Renal Transplant Service, Hospital das Clinicas, University of São Paulo School of Medicine, São Paulo, Brazil.
Loyola University Medical Center, Maywood, Illinois.
Transplant Proc. 2022 Jul-Aug;54(6):1446-1454. doi: 10.1016/j.transproceed.2022.02.027. Epub 2022 Mar 15.
Kidney transplant (KT) recipients are at high risk for developing severe COVID-19. Lowering immunosuppression levels in KT recipients with COVID-19 encourages native immune responses but can raise the risk of rejection. Donor-derived cell-free DNA (dd-cfDNA), reported as a fraction of total cfDNA, is a proven biomarker for KT rejection. Total cfDNA levels are elevated in patients with COVID-19, which may depress dd-cfDNA fractions, potentially leading to missed rejections.
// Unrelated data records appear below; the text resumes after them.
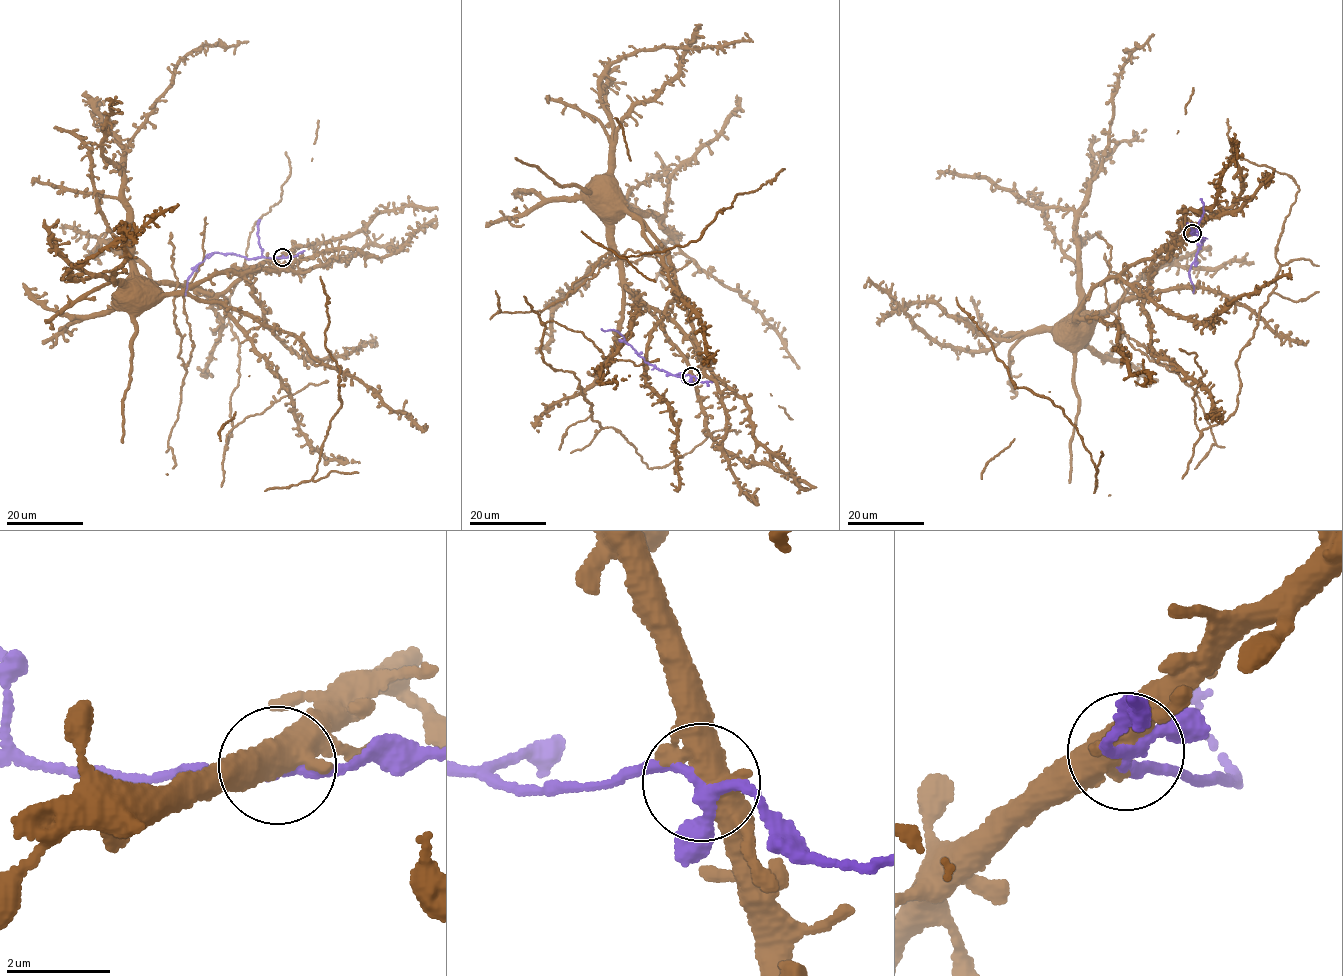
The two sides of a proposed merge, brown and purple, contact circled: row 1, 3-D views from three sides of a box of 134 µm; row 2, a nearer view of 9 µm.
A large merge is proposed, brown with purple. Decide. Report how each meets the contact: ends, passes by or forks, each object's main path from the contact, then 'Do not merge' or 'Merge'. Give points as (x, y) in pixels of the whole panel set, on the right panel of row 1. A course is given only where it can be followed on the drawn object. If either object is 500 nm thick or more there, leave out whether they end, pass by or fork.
Course of brown: (1192, 233), (1177, 240), (1171, 254), (1155, 266), (1145, 292), (1121, 298), (1104, 310), (1088, 329), (1075, 330). Course of purple: (1192, 233), (1204, 240), (1189, 274), (1193, 293). Do not merge

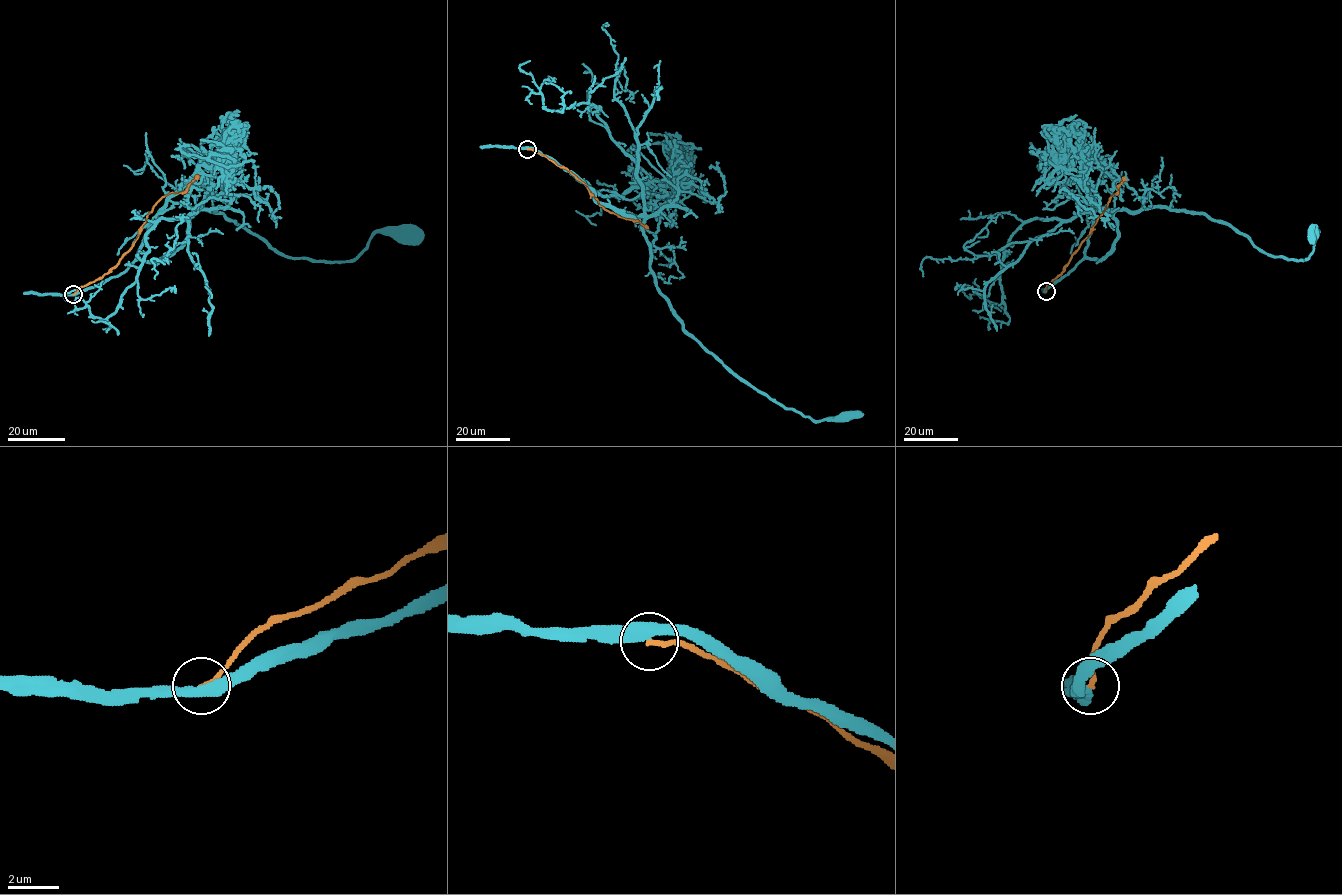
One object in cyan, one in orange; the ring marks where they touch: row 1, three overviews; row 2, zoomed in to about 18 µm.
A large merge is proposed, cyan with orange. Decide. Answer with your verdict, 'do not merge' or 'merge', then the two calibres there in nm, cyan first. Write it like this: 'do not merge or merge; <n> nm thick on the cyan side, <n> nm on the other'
do not merge; 420 nm thick on the cyan side, 180 nm on the other

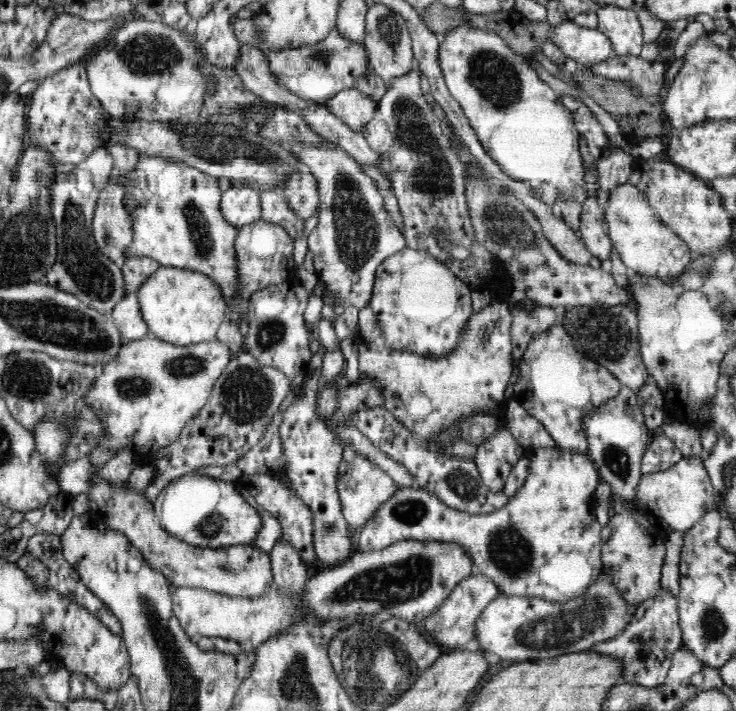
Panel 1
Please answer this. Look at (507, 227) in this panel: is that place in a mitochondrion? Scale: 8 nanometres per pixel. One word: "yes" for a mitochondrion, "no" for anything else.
yes

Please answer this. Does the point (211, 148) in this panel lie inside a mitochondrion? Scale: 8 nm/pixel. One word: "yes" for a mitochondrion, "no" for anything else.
yes

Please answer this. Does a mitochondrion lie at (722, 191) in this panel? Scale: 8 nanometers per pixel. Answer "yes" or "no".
no

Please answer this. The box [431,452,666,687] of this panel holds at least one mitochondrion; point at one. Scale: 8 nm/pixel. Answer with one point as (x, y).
(555, 632)

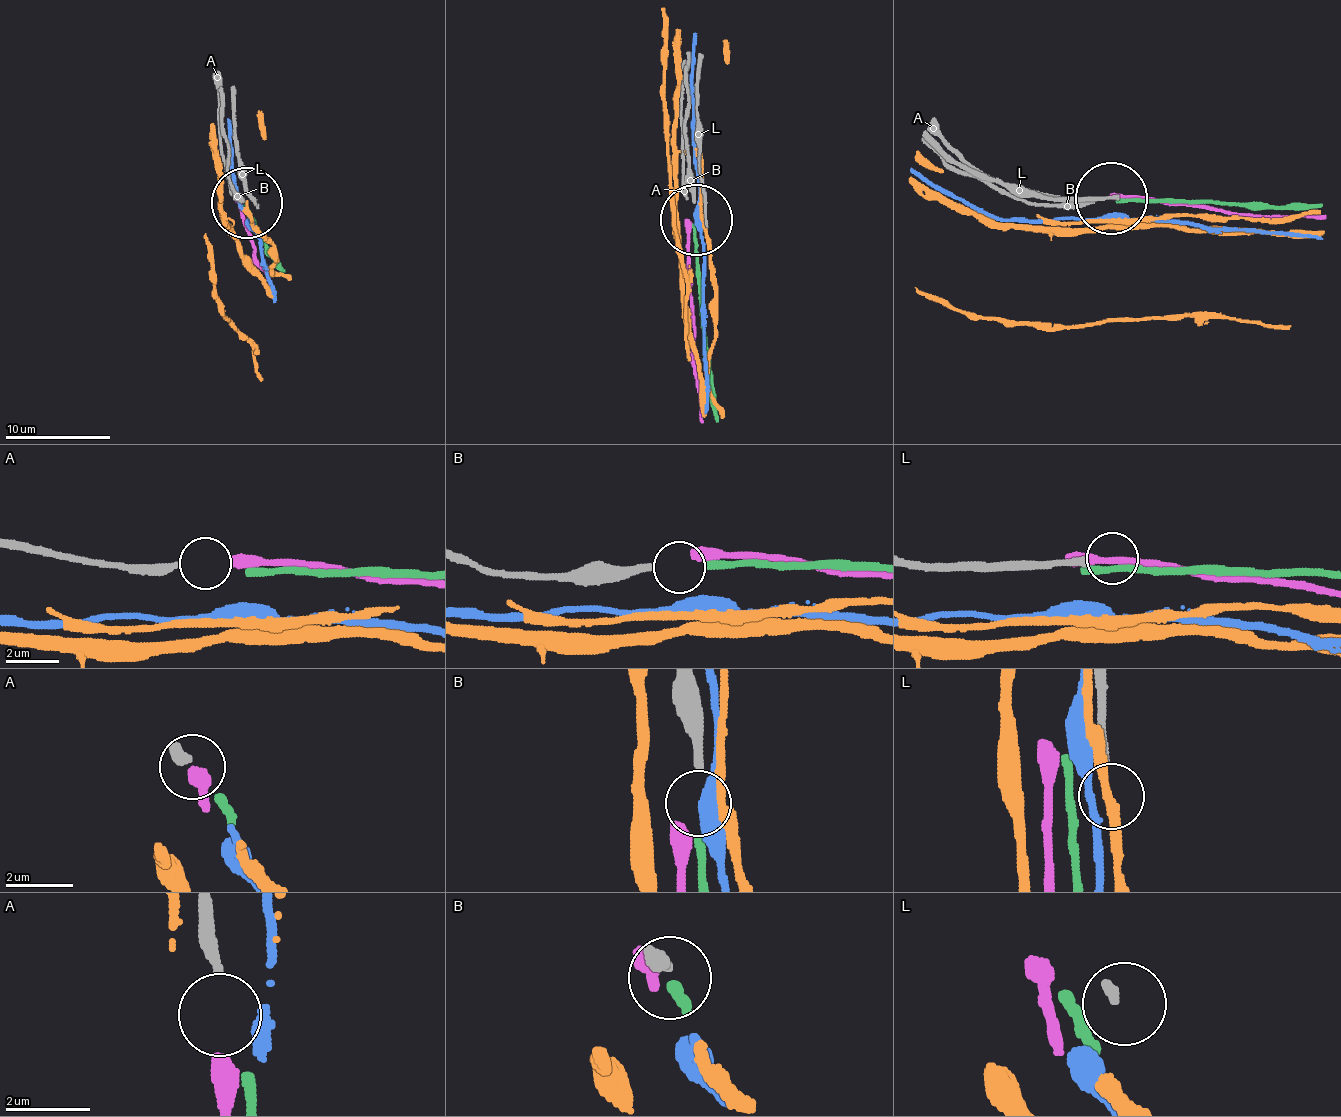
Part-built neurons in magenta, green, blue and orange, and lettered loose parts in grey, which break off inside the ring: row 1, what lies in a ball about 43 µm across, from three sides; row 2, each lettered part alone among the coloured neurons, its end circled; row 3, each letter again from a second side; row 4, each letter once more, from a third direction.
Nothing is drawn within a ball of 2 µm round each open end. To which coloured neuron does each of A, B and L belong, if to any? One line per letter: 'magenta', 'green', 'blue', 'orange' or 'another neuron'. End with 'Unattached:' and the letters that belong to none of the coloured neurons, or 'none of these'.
A: magenta
B: green
L: another neuron
Unattached: L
A retrospective analysis of 29 KT recipients hospitalized with COVID-19 between April and November 2020 examined total and dd-cfDNA levels. Blood samples were collected after onset of COVID-19, with follow-up samples collected from a subset of patients, when infection had likely subsided.
After COVID-19 diagnosis, the median total cfDNA level was elevated (7.9 multiples of median [MoM]). A significant decrease in total cfDNA levels was observed between the first and second time points (6.2 MoM, 1.0 MoM; P <001). A significant positive association was identified between total cfDNA levels and COVID-19 severity (P = .02; R = .19). Two patients with biopsy-proven acute cellular rejection had dd-cfDNA fractions below the 1% cutoff for rejection (0.20% and 0.78%), with elevated total cfDNA levels of 7.9 MoM and 41.8 MoM, respectively.
In this preliminary study, total cfDNA levels were elevated in KT patients with COVID-19, subsiding after resolution of infection. High total cfDNA levels may confound dd-cfDNA results, leading to failure to identify rejection. Considering total cfDNA levels is important in interpretation of dd-cfDNA tests for assessment of rejection in KT patients with COVID-19 or other infection.
肾移植(KT)受者发生严重 COVID-19 的风险较高。降低 COVID-19 肾移植受者的免疫抑制水平可促进固有免疫反应,但会增加排斥反应的风险。供体来源的无细胞 DNA(dd-cfDNA)作为总 cfDNA 的一部分报告,是肾移植排斥反应的一种已证实的生物标志物。COVID-19 患者的总 cfDNA 水平升高,这可能会降低 dd-cfDNA 分数,从而导致排斥反应漏诊。
对 2020 年 4 月至 11 月期间因 COVID-19 住院的 29 名 KT 受者进行回顾性分析,检测总 cfDNA 和 dd-cfDNA 水平。在 COVID-19 发病后采集血样,对部分患者在感染可能消退后采集随访样本。
COVID-19 诊断后,总 cfDNA 水平中位数升高(7.9 倍中位数[MoM])。首次和第二次检测之间,总 cfDNA 水平显著下降(6.2 MoM,1.0 MoM;P <001)。总 cfDNA 水平与 COVID-19 严重程度之间存在显著正相关(P =.02;R =.19)。两名经活检证实为急性细胞性排斥反应的患者 dd-cfDNA 分数低于排斥反应的 1%截止值(0.20%和 0.78%),总 cfDNA 水平分别为 7.9 MoM 和 41.8 MoM。
在这项初步研究中,COVID-19 肾移植受者的总 cfDNA 水平升高,感染消退后下降。高总 cfDNA 水平可能会干扰 dd-cfDNA 结果,导致排斥反应漏诊。在解释 dd-cfDNA 检测以评估 COVID-19 或其他感染的肾移植受者的排斥反应时,考虑总 cfDNA 水平非常重要。